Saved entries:
Segment Open
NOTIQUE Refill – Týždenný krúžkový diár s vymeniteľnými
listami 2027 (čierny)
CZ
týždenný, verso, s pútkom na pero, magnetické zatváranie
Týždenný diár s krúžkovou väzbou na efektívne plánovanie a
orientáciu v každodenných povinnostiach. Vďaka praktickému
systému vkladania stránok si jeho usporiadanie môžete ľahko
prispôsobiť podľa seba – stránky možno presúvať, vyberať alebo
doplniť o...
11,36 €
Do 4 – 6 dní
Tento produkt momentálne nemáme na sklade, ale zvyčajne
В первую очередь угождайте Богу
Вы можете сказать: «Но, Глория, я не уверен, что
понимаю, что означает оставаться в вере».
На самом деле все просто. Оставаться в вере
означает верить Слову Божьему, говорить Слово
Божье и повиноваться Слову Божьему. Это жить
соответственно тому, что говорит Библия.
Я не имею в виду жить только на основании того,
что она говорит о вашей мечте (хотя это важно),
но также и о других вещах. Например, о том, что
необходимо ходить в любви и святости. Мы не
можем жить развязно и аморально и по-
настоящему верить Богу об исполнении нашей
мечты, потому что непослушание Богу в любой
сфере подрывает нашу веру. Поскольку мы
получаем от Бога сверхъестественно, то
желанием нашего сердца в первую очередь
Segment Closed
WHAT IS REQUIRED: All entries are to be printed once more, exactly as given.

WRITTEN RESPONSE:
NOTIQUE Refill – Týždenný krúžkový diár s vymeniteľnými
listami 2027 (čierny)
CZ
týždenný, verso, s pútkom na pero, magnetické zatváranie
Týždenný diár s krúžkovou väzbou na efektívne plánovanie a
orientáciu v každodenných povinnostiach. Vďaka praktickému
systému vkladania stránok si jeho usporiadanie môžete ľahko
prispôsobiť podľa seba – stránky možno presúvať, vyberať alebo
doplniť o...
11,36 €
Do 4 – 6 dní
Tento produkt momentálne nemáme na sklade, ale zvyčajne
В первую очередь угождайте Богу
Вы можете сказать: «Но, Глория, я не уверен, что
понимаю, что означает оставаться в вере».
На самом деле все просто. Оставаться в вере
означает верить Слову Божьему, говорить Слово
Божье и повиноваться Слову Божьему. Это жить
соответственно тому, что говорит Библия.
Я не имею в виду жить только на основании того,
что она говорит о вашей мечте (хотя это важно),
но также и о других вещах. Например, о том, что
необходимо ходить в любви и святости. Мы не
можем жить развязно и аморально и по-
настоящему верить Богу об исполнении нашей
мечты, потому что непослушание Богу в любой
сфере подрывает нашу веру. Поскольку мы
получаем от Бога сверхъестественно, то
желанием нашего сердца в первую очередь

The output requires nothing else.